Required actions ::
1. For the carburetor fuel-leak thread, decide whether each statement agrees with it, answering yes or no and quoting the deciding words. (a) The leaking carbs had been rebuilt with new kits. (b) geogrubb now cleans these carbs with brake parts cleaner. (c) glenjudy regularly soaks 2-cycle carbs in a carb dip.
2. Continue the carburetor fuel-leak thread after its last post.
(Beginning of Extracted text)
# zama carb leaking fuel



## TCT (Mar 29, 2010)

I have two zama c1u carbs that I have cleaned twice, the gaskets and diaphragms look fine (these carbs have not been kitted only cleaned) they will run but when you turn the eng. off the carbs leak gas out the air intake, and will continue to leak until tank is empty. The metering lever is actually set a little below the zama guage so it should'nt be too high? These carbs are on separate engs. What am I missing?:freak::freak:


----------



## newz7151 (Oct 15, 2006)

TCT said:


> I have two zama c1u carbs that I have cleaned twice, the gaskets and diaphragms look fine (these carbs have not been kitted only cleaned) they will run but when you turn the eng. off the carbs leak gas out the air intake, and will continue to leak until tank is empty. The metering lever is actually set a little below the zama guage so it should'nt be too high? These carbs are on separate engs. What am I missing?:freak::freak:


i would say you are missing a non-serviceable check valve inside the carb. replace carbs with new, or if on a low level piece of equipment, replace equipment with new.


----------



## glenjudy (Aug 26, 2006)

TCT said:


> I have two zama c1u carbs that I have cleaned twice, the gaskets and diaphragms look fine (these carbs have not been kitted only cleaned) they will run but when you turn the eng. off the carbs leak gas out the air intake, and will continue to leak until tank is empty. The metering lever is actually set a little below the zama guage so it should'nt be too high? These carbs are on separate engs. What am I missing?:freak::freak:


The same thing is happening to both carbs?
Did you completely disassemble before cleaning them?
Did you clean them by soaking them in a carb dip for a while?
What equipment are these two carbs on?


----------



## geogrubb (Jul 28, 2006)

I think I have experienced about every way possible of destroying the little cube carbs. Both Zama and Walbro recommend against soaking, however soaking for a short time is ok. I think as Julia Child said everything in moderation, I have destroyed them by soaking too long in bath cleaner, using an ultrasonic cleaner too long, cleaning the ports with a wire and blowing the guts out of them with too much compressed air. I have since stuck to using brake parts cleaner with the straw and have had great luck, no more destroyed carbs. Have a good one. Geo


----------



## glenjudy (Aug 26, 2006)

I too don't ever soak a 2 cycle carb in a carb dip. That's why I asked.
Major cleaning is 2-4 min spells in a cheap USC(warm water with a dollop of degreaser), then clear out with BPC, and dry with compressed air from a distance.
Using BPC I make sure idle progression passages and main nozzle are clear.
Unless carb is extremely bad shape, usually only put in new metering diaphragm, using original metering lever.
(End of Extracted text)
(Beginning of Supplied information)
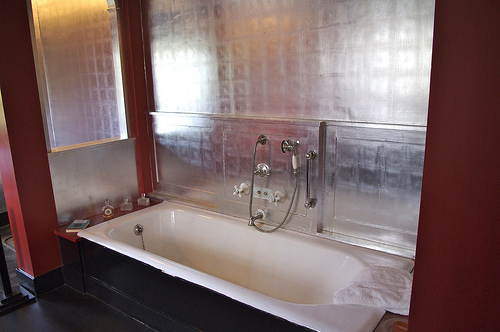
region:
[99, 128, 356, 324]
(End of Supplied information)
Task responses ::
1.
(a) No: "these carbs have not been kitted only cleaned"
(b) Yes: "I have since stuck to using brake parts cleaner with the straw"
(c) No: "I too don't ever soak a 2 cycle carb in a carb dip."

2.
fwiw


----------



## TCT (Mar 29, 2010)

Yes both carbs, and complete dissasemble with spray carb cleaner,and straw. I have soak but rarely use it. They are on 30cc homelite string trimmers


----------



## TCT (Mar 29, 2010)

TCT said:


> Yes both carbs, and complete dissasemble with spray carb cleaner,and straw. I have soak but rarely use it. They are on 30cc homelite string trimmers


Hey, I forgot to mention that I buy lot sizes of non-working 2stroke eq. so anything could have been done to these carbs before I got them including soak.


----------



## geogrubb (Jul 28, 2006)

TCT said:


> Hey, I forgot to mention that I buy lot sizes of non-working 2stroke eq. so anything could have been done to these carbs before I got them including soak.


In that case I would guess the gasket and diaphram are probably installed in the wrong sequence. Refer to the Zama site parts explosion for the proper sequence. Have a good one. Geo


----------



## TCT (Mar 29, 2010)

geogrubb said:


> In that case I would guess the gasket and diaphram are probably installed in the wrong sequence. Refer to the Zama site parts explosion for the proper sequence. Have a good one. Geo


 No, I've had it apart and back together too many times for that, but I did examine the needle valve tonight in one of the carbs, and it looked like there may have been some material missing, so I robbed another needle valve from another carb and installed it, then started the trimmer and let it run about 30 seconds then shut it off, and stood it up in a corner, now if I go into my work shop in the morning and don't smell gas we'll be good, if not I'll scrap the carb


----------



## TCT (Mar 29, 2010)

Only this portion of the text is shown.